***** Extracted data

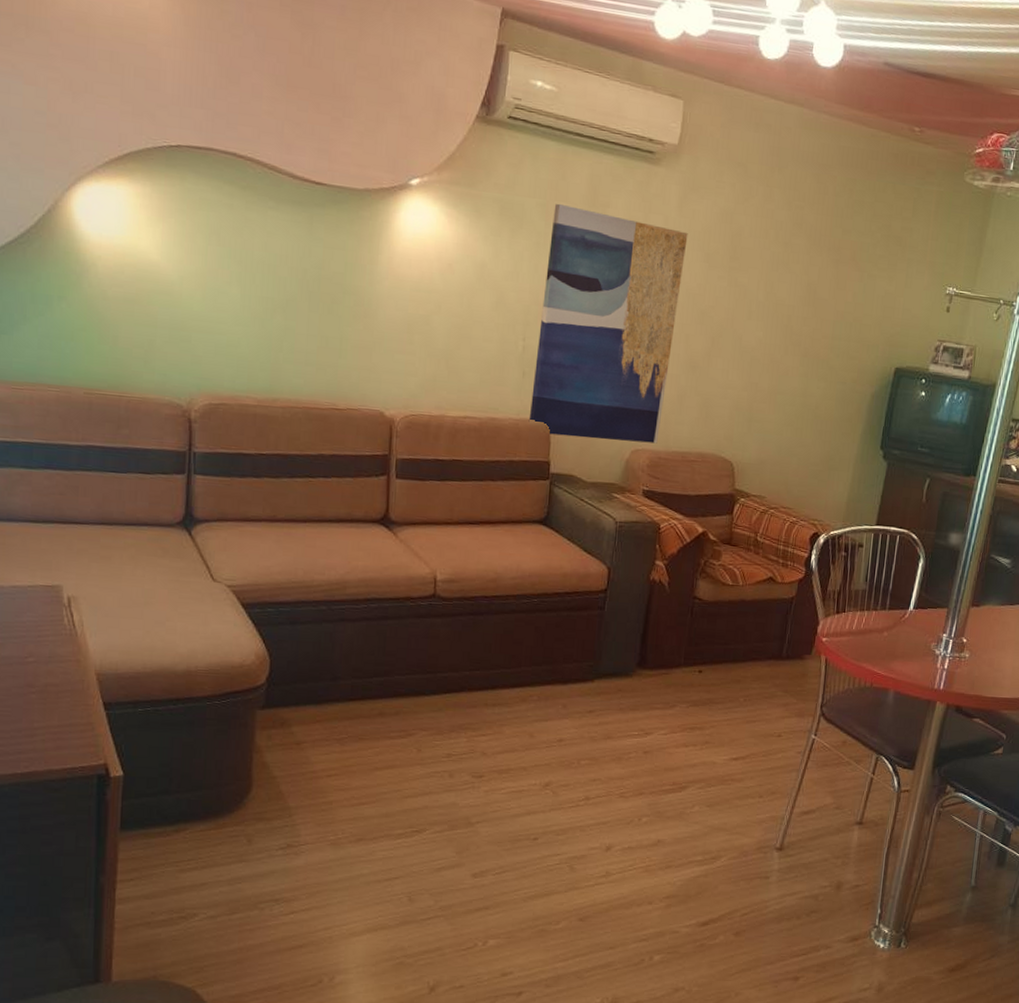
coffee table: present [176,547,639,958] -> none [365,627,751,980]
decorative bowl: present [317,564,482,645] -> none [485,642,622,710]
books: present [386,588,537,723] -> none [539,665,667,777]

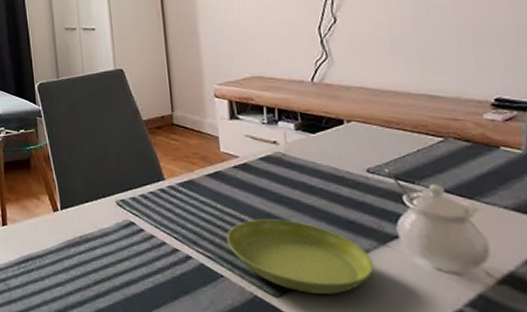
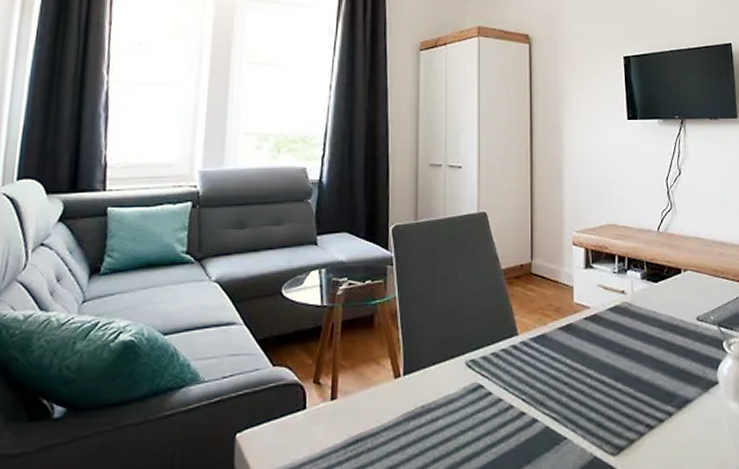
saucer: present [226,219,374,294] -> none [572,372,697,448]

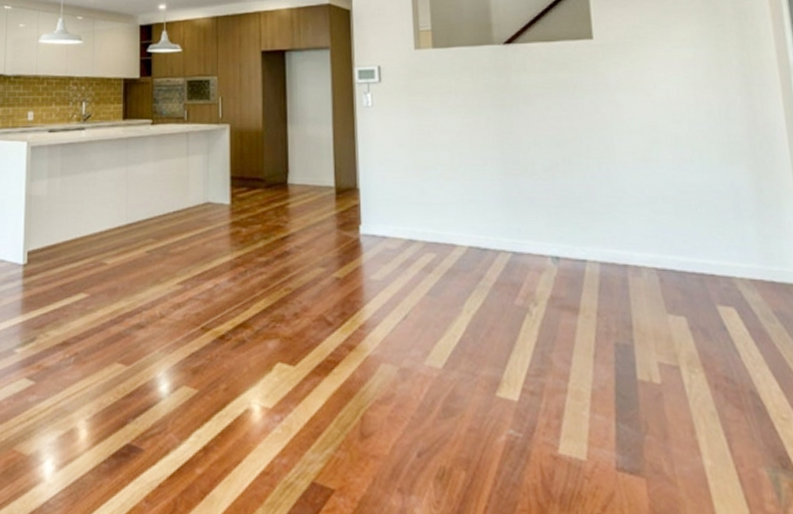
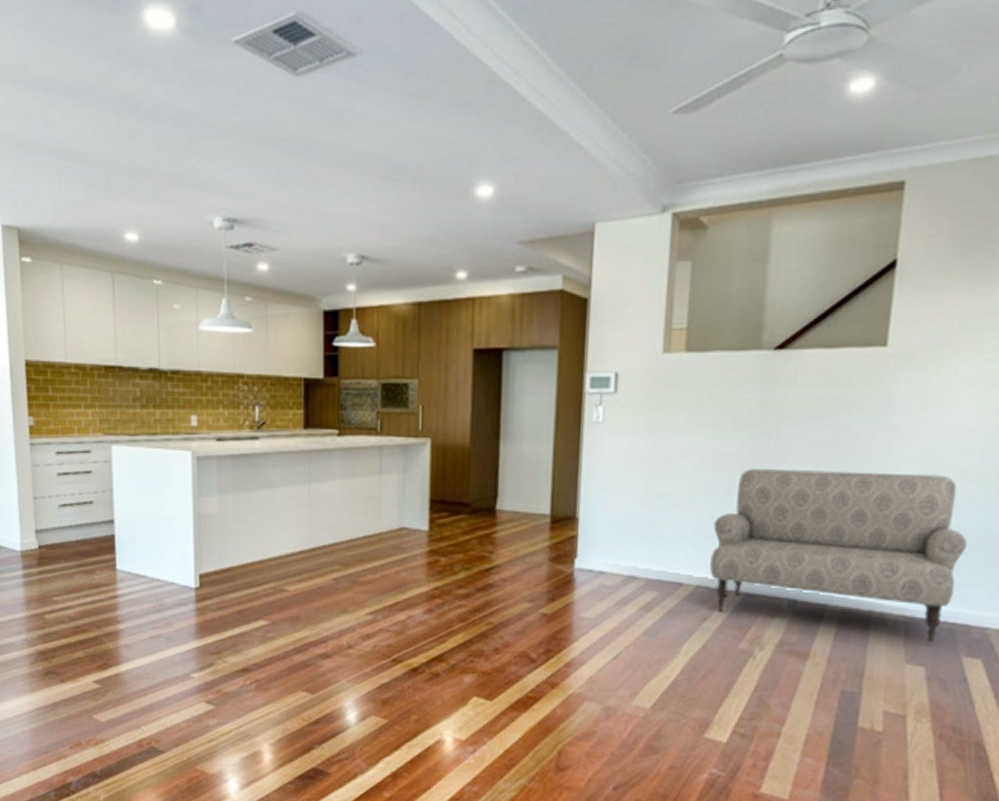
sofa: none [476,140,697,294] -> present [710,469,968,644]

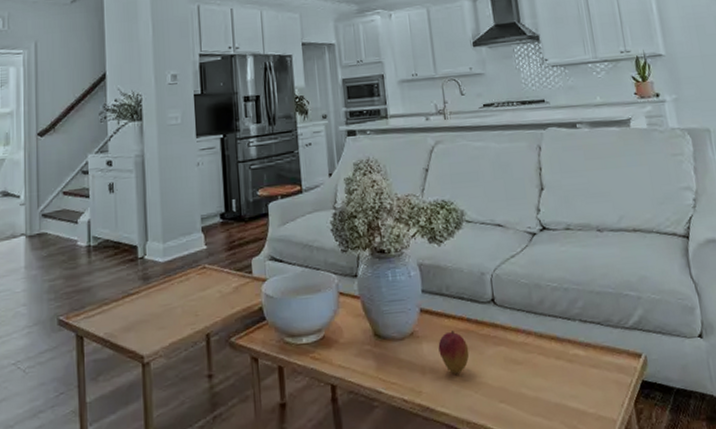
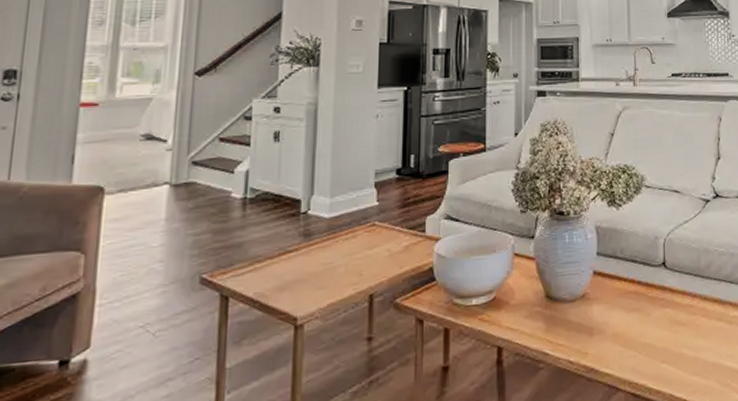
fruit: present [438,331,470,374] -> none [608,293,637,336]

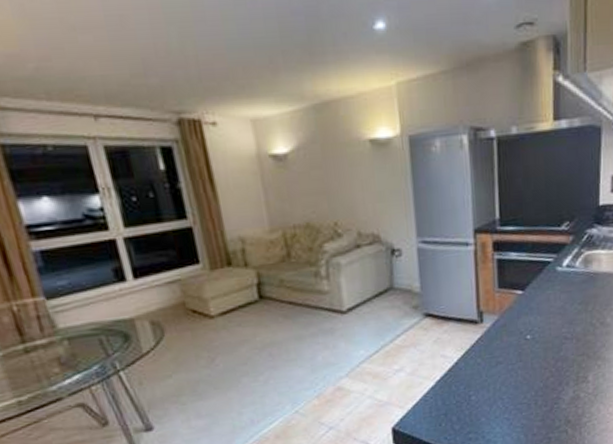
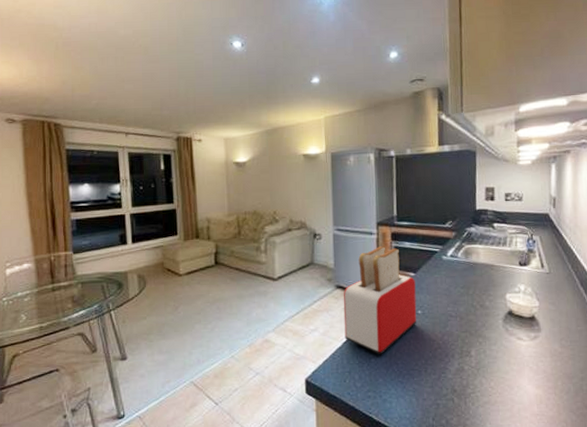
toaster: none [433,260,526,392] -> present [343,246,417,355]

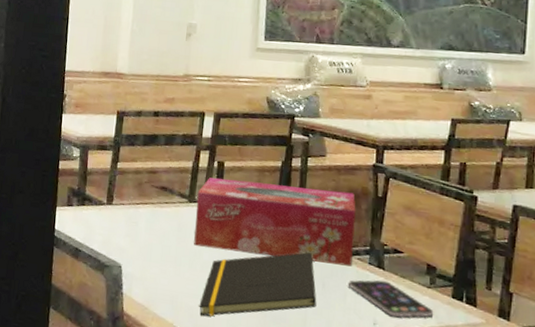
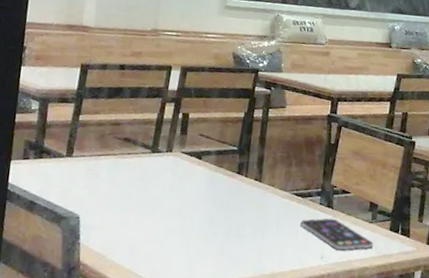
tissue box: present [194,178,356,266] -> none [155,129,311,207]
notepad: present [199,252,317,317] -> none [158,195,271,261]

**********

(What this task involves)
Write out exactly the stretch of lines that begins with the line containing "sofa: none [476,140,697,294]" and ends with the last line of the records above, leaving out the pictures.

(Answer to this problem)
sofa: none [476,140,697,294] -> present [710,469,968,644]

fruit: present [438,331,470,374] -> none [608,293,637,336]

toaster: none [433,260,526,392] -> present [343,246,417,355]

tissue box: present [194,178,356,266] -> none [155,129,311,207]
notepad: present [199,252,317,317] -> none [158,195,271,261]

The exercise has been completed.